Nonlinear modulation of the HI power spectrum on ultra-large scales. I
Obinna Umeh, Roy Maartens, Mario Santos

TL;DR
This paper investigates how nonlinear effects, especially from weak lensing, bias the measurement of the HI power spectrum on ultra-large scales in intensity mapping, affecting cosmological inferences.
Contribution
It demonstrates the importance of renormalizing perturbations at higher order to accurately interpret ultra-large scale measurements in HI intensity mapping.
Findings
Second-order effects from weak lensing dominate nonlinear contributions at high redshift.
Renormalization alters the mean brightness temperature and evolution bias.

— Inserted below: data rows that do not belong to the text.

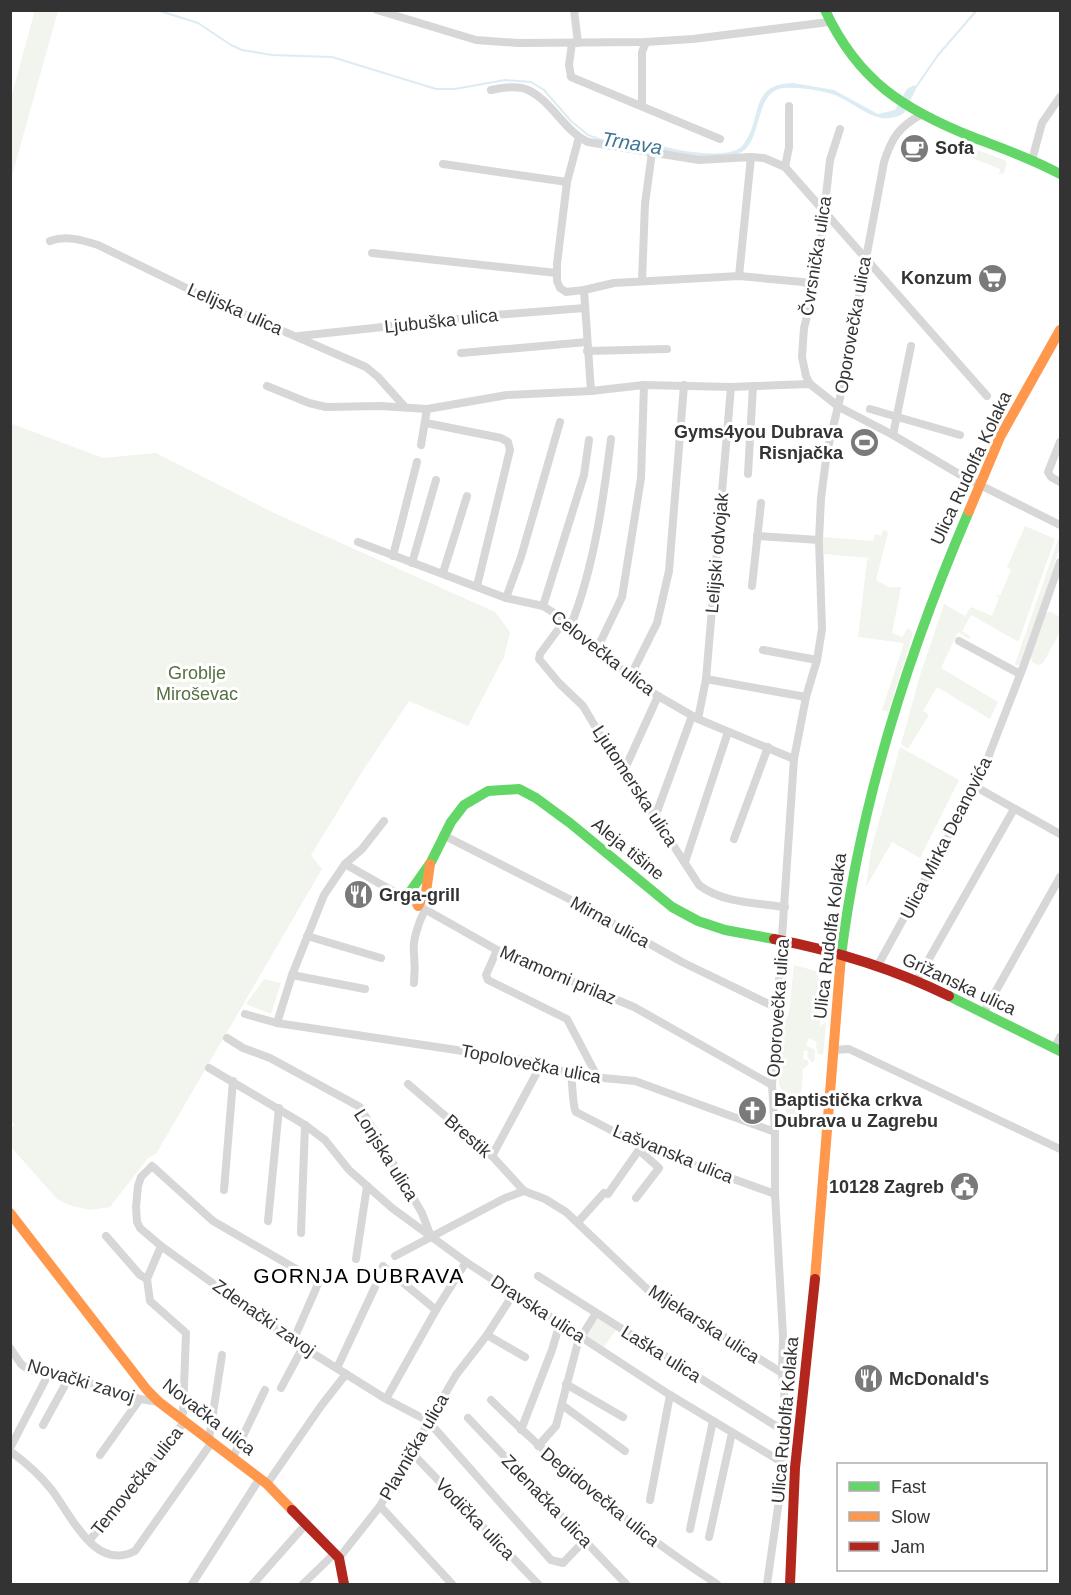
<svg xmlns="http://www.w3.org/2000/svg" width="1071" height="1595" viewBox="0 0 1071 1595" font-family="Arial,sans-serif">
<rect width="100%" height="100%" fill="#fff"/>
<g fill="#f1f5ed">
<polygon points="35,10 58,11 11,179 11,98"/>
<polygon points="950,140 1005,160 1007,163 1004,173 999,174 1000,169 947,148"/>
<polygon points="10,423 103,458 156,453 274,513 495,612 510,632 504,657 468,726 409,701 362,772 311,855 322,869 156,1154 148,1158 110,1207 90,1210 69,1205 57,1199 11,1147 11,1128 15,1125 10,1120"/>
<polygon points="1025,526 1055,539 1019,640 1017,641 971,615 962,631 971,637 969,639 958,632 941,668 998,702 990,719 937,687 923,711 929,715 908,749 901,744 921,672 944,604 965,616 971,607 992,616 999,598 995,595 1000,596 1011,570 1007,567"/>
<polygon points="886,530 888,533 876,580 888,587 901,587 892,633 902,637 908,628 913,633 888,712 882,710 904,643 858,637 867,560 869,558 824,554 823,537 873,541 875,534 881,536 883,531"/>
<polygon points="1058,540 1060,541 1060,547 1022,662 1017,666 1015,664"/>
<polygon points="1048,612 1051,612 1060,617 1060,632 1043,663 1038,665 1032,662 1031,657 1045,614"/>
<polygon points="900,747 959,780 920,858 892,842 866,887 871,850"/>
<polygon points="794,965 816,971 819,980 825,977 820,1026 826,1022 823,1055 818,1054 816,1046 817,1042 809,1038 806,1045 815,1050 815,1060 812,1063 807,1056 808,1051 804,1051 803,1059 807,1060 809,1064 803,1069 799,1125 789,1120 785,1107 787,1098 779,1085 778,1050 781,1029 789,1013"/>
<polygon points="264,979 281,983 271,1014 246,1004"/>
<polygon points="597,1318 616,1330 604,1347 586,1336"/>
</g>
<path fill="#ddebf3" d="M793,83L834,90L878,114L895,110L907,89L914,85L917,87L904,113C879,129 859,105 837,96C822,90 799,87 783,88C754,91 763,142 740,153C720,163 680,154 659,151L660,145C676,151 730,160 742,146C764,120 747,84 793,83Z"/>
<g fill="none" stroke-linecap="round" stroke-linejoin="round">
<g stroke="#ddebf3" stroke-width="2">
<polyline points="157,10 198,23 231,45 242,50 272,55 332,57 436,89 455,89 505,80 531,82 544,90 571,121 588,135 602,140 635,142 661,148"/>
<polyline points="916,87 938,55 977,10"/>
</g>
<g stroke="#d7d7d7" stroke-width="8">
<polyline points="377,10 476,40 518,43 646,42 693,39 829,22"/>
<polyline points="574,10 578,43"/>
<polyline points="572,43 569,65 571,77 720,139"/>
<path d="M491,90C502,88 517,85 528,90C552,101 564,131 588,142L699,160L751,157L739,276"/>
<polyline points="642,105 642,52 646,42"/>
<polyline points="579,137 567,182 557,264 557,281 560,288 566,292 584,290 614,283 739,276 803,282 813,286"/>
<polyline points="751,157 764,158 785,167 789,147 789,106"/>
<polyline points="1032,160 1042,123 1060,97"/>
<polyline points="443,164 567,182"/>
<polyline points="785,167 987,396"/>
<path d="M50,241C66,235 82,240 98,245L209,299L366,367L378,377L405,407"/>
<polyline points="372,253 557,273"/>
<polyline points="642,281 645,204 652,152"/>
<polyline points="584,290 591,391"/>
<polyline points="299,336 495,315 585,308"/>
<polyline points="587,351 667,349"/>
<polyline points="461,353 587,342"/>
<polyline points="810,384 806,376 802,357 804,328 812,297 819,258 830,160 840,129"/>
<polyline points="267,386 309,403 326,407 380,406 427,409 507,395 591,391 644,385 731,387 810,384 839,407 893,435 964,477 1060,525"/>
<polyline points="870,409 960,435"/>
<polyline points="426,423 501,438 508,442 510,450 477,586"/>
<polyline points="893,435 911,346"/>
<polyline points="1060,442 1048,472 1051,477 1060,482"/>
<polyline points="421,445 427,409"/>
<polyline points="748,474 753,386"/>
<polyline points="757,536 819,540"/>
<polyline points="358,542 506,598 543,606 565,620 630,677 658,696 698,719 794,759"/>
<polyline points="393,556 417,462"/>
<polyline points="412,563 436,480"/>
<polyline points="443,573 467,496"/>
<polyline points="752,586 761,503"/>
<polyline points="506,598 521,557 560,422"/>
<polyline points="543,606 584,475 589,440"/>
<path d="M565,620L540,654L539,659L559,683L583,706L623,773L655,817L699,885C722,903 757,903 785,907"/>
<path d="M571,625C594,567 603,502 611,439"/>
<polyline points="959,641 1020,674"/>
<polyline points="597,649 622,597 641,478 644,385"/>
<polyline points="763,650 817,660"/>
<polyline points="630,677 657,623 669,571 684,385"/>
<polyline points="706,679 806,697"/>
<polyline points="698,719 706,679 731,387"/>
<polyline points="623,773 658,696"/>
<polyline points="976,787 1060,834"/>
<polyline points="655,817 692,716"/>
<polyline points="443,835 571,900 682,962 777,1008"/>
<polyline points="734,839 768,747"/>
<polyline points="685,862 728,732"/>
<polyline points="345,864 497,950 634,1007 772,1085"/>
<polyline points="307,936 381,958"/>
<polyline points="497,950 486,975 488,980 567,1019 598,1078"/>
<polyline points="878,965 979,781 1025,662 1060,562"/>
<polyline points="292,975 365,989"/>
<polyline points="917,980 1014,809"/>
<path d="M414,983C415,972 415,964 414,953C412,941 419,921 425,910"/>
<polyline points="984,1012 1060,877"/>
<polyline points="245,1014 277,1023 542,1063 571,1075 635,1081 775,1132"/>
<polyline points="277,1023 292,975 324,895 345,864 362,849 384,821"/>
<polyline points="227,1038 243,1048 270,1058 360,1107 422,1213 431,1237"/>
<polyline points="1055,1047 1060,1037"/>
<polyline points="833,1050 849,1049 1060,1149"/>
<polyline points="209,1068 305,1125 325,1140 349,1170 392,1208 466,1262 670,1395 780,1461 795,1468"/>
<path d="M571,1075C573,1085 572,1105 576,1112L642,1146L775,1194"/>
<polyline points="408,1084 492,1156 524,1191 545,1199 566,1212 647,1289 782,1373"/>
<polyline points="492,1156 542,1063"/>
<polyline points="224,1190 233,1081"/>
<polyline points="608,1194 641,1147"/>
<polyline points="636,1198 659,1168 639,1150"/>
<polyline points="268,1221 279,1108"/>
<polyline points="578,1222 604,1193"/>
<polyline points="301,1233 305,1125"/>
<polyline points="106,1236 140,1275 147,1279"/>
<polyline points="161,1246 147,1279 150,1301 186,1333 183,1413 180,1418"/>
<polyline points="395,1256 505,1198 524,1191"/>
<polyline points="356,1259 367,1186"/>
<polyline points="383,1266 436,1310"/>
<path d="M538,1276L776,1426L785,1429L787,1421L782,1373L783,1336L775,1194V1132L772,1085L794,759L806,697L817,660L822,629L819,540L821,498L827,452L840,398L884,162C892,137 899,127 922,114"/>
<polyline points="487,1335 525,1357"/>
<polyline points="293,1341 318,1284 317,1281 213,1221 152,1166 141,1177 138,1186 136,1207 137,1222 140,1228 161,1246 293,1341 386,1399 428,1421 551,1560 563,1563 585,1540"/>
<polyline points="10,1348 21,1364 29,1370 62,1374 140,1399 159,1402"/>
<polyline points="337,1368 375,1287"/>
<polyline points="566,1384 623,1417"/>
<polyline points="281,1388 303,1347"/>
<polyline points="386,1399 436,1310 466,1262"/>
<path d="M491,1400C561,1469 635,1531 717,1584"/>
<polyline points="562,1405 625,1451"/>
<polyline points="468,1418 626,1584"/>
<polyline points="43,1425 70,1376"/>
<polyline points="521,1430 552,1350 560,1323"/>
<polyline points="209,1439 222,1355"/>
<polyline points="538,1446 556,1426 578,1342 596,1313"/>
<polyline points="10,1448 49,1373"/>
<path d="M10,1451C25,1462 39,1474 51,1489C71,1514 94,1572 135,1551L212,1442"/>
<polyline points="412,1453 538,1584"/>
<polyline points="100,1455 140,1399"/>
<polyline points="233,1457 265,1390"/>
<polyline points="267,1484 321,1406 346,1374"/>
<polyline points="650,1500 670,1395"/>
<polyline points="380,1506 452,1584"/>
<polyline points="690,1529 713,1421"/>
<polyline points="709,1537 732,1433"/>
<polyline points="89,1541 185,1421"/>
<polyline points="339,1558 380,1506 456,1375 487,1335 514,1293"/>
<polyline points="192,1584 260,1478"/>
<polyline points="253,1584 306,1524"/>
<polyline points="303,1584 335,1553"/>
<polyline points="767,1584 782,1479"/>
</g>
<g stroke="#63d668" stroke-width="10">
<path d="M825,10C858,81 904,110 975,138C1004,149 1033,159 1060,174"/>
<polyline points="405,899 431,862 451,822 464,805 488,791 519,789 536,798 570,823 672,907 698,921 725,930 774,939"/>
<path d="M841,956C860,803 908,653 969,511"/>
<polyline points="949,996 1060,1051"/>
</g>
<g stroke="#ff974d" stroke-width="10">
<polyline points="969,511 1000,437 1060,330"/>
<polyline points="418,906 426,892 430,864"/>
<polyline points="10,1213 147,1390 159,1402 267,1484 292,1510"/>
<polyline points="815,1279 841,956"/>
</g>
<g stroke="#b3261e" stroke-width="10">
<path d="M774,939C837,951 892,968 949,996"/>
<polyline points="292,1510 339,1558 344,1584"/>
<polyline points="790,1584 795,1468 815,1279"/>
</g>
</g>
<defs>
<symbol id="cafe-disc" viewBox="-11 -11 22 22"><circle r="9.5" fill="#7a7a7a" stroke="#fff"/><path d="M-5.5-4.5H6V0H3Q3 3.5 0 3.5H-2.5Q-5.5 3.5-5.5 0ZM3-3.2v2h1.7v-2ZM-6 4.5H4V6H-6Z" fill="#fff"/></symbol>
<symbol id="supermarket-disc" viewBox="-11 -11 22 22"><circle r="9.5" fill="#7a7a7a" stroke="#fff"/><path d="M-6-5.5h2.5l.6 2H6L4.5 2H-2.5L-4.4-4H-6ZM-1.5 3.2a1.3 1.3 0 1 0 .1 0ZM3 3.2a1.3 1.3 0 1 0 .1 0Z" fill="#fff"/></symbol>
<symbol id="stadium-disc" viewBox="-11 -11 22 22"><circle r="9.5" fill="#7a7a7a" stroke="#fff"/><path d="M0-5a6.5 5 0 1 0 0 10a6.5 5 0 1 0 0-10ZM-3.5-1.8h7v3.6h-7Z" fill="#fff"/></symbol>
<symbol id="restaurant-disc" viewBox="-11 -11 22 22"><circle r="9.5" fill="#7a7a7a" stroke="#fff"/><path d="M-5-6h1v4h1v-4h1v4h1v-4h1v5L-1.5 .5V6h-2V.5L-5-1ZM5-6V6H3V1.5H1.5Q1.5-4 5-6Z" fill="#fff"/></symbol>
<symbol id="church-disc" viewBox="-11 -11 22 22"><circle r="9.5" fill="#7a7a7a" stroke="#fff"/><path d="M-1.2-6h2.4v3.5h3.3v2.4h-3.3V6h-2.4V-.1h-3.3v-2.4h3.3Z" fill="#fff"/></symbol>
<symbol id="civic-disc" viewBox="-11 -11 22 22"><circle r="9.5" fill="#7a7a7a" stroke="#fff"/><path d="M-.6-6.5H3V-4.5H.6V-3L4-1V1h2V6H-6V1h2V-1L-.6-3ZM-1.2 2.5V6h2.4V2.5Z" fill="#fff"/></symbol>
</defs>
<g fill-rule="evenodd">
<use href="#cafe-disc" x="898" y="132" width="33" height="33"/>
<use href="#supermarket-disc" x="976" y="262" width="33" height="33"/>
<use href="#stadium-disc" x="848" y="426" width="33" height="33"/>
<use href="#restaurant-disc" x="342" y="878" width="33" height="33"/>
<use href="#church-disc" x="736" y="1094" width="33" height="33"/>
<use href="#civic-disc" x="948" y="1170" width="33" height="33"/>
<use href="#restaurant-disc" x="852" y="1362" width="33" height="33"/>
</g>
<g text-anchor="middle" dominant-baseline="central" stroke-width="6" stroke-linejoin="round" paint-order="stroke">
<g font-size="18" font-weight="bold" fill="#333" stroke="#fff" text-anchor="start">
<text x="935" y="148">Sofa</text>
<text x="972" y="278" text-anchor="end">Konzum</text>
<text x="843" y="432" text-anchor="end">Gyms4you Dubrava<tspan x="843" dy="21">Risnjačka</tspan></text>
<text x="379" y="895">Grga-grill</text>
<text x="774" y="1100">Baptistička crkva<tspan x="774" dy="21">Dubrava u Zagrebu</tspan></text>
<text x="944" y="1187" text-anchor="end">10128 Zagreb</text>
<text x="889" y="1379">McDonald's</text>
</g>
<g font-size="18" fill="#333" stroke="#fff">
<text transform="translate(816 256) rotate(-81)">Čvrsnička ulica</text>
<text transform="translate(235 309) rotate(24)">Lelijska ulica</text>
<text transform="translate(441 321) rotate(-6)">Ljubuška ulica</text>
<text transform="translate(853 325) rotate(-80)">Oporovečka ulica</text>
<text transform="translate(971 468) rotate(-65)">Ulica Rudolfa Kolaka</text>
<text transform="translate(717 553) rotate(-85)">Lelijski odvojak</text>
<text transform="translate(603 653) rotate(38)">Celovečka ulica</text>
<text transform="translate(635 786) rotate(57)">Ljutomerska ulica</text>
<text transform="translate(946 838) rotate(-63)">Ulica Mirka Deanovića</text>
<text transform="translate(628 849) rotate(39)">Aleja tišine</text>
<text transform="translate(610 922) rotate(29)">Mirna ulica</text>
<text transform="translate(830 936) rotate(-83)">Ulica Rudolfa Kolaka</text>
<text transform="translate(558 975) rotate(23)">Mramorni prilaz</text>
<text transform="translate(959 984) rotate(25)">Grižanska ulica</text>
<text transform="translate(778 1008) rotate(-86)">Oporovečka ulica</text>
<text transform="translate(531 1064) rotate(11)">Topolovečka ulica</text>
<text transform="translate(468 1136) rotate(41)">Brestik</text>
<text transform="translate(673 1154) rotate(22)">Lašvanska ulica</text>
<text transform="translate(386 1155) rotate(58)">Lonjska ulica</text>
<text transform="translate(538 1309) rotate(33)">Dravska ulica</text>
<text transform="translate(264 1318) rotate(35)">Zdenački zavoj</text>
<text transform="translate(704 1324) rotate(33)">Mljekarska ulica</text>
<text transform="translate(661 1354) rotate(32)">Laška ulica</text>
<text transform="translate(81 1381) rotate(17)">Novački zavoj</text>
<text transform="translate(209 1417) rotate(38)">Novačka ulica</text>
<text transform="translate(785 1420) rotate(-85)">Ulica Rudolfa Kolaka</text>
<text transform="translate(414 1447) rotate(-60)">Plavnička ulica</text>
<text transform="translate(137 1481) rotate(-51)">Temovečka ulica</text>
<text transform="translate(600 1497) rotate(39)">Degidovečka ulica</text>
<text transform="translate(547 1501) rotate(46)">Zdenačka ulica</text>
<text transform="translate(475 1519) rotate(46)">Vodička ulica</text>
</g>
<g font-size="18" fill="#56703f" stroke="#fff">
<text x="197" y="673">Groblje<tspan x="197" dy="21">Miroševac</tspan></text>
</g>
<g font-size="20" font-style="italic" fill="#3f7597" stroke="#fff">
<text transform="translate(632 143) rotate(9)">Trnava</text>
</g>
<g font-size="21" letter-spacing="1.5" fill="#000" stroke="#fff">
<text x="359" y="1275">GORNJA DUBRAVA</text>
</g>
</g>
<rect width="1071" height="1595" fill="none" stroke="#333333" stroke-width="24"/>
<rect x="837" y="1463" width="210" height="108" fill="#ffffff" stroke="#adadad" stroke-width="1.5"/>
<rect x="849" y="1482" width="30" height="9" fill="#63d668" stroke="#adadad" stroke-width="1.5"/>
<text x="891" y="1493" font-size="18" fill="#333333">Fast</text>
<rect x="849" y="1512" width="30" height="9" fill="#ff974d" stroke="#adadad" stroke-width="1.5"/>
<text x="891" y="1523" font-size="18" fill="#333333">Slow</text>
<rect x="849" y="1542" width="30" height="9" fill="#b3261e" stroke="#adadad" stroke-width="1.5"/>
<text x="891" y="1553" font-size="18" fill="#333333">Jam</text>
</svg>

Nonlinear effects introduce a white noise-like term that impacts large-scale analyses.
Abstract
Intensity mapping of the neutral hydrogen brightness temperature promises to provide a three-dimensional view of the universe on very large scales. Nonlinear effects are typically thought to alter only the small-scale power, but we show how they may bias the extraction of cosmological information contained in the power spectrum on ultra-large scales. For linear perturbations to remain valid on large scales, we need to renormalize perturbations at higher order. In the case of intensity mapping, the second-order contribution to clustering from weak lensing dominates the nonlinear contribution at high redshift. Renormalization modifies the mean brightness temperature and therefore the evolution bias. It also introduces a term that mimics white noise. These effects may influence forecasting analysis on ultra-large scales.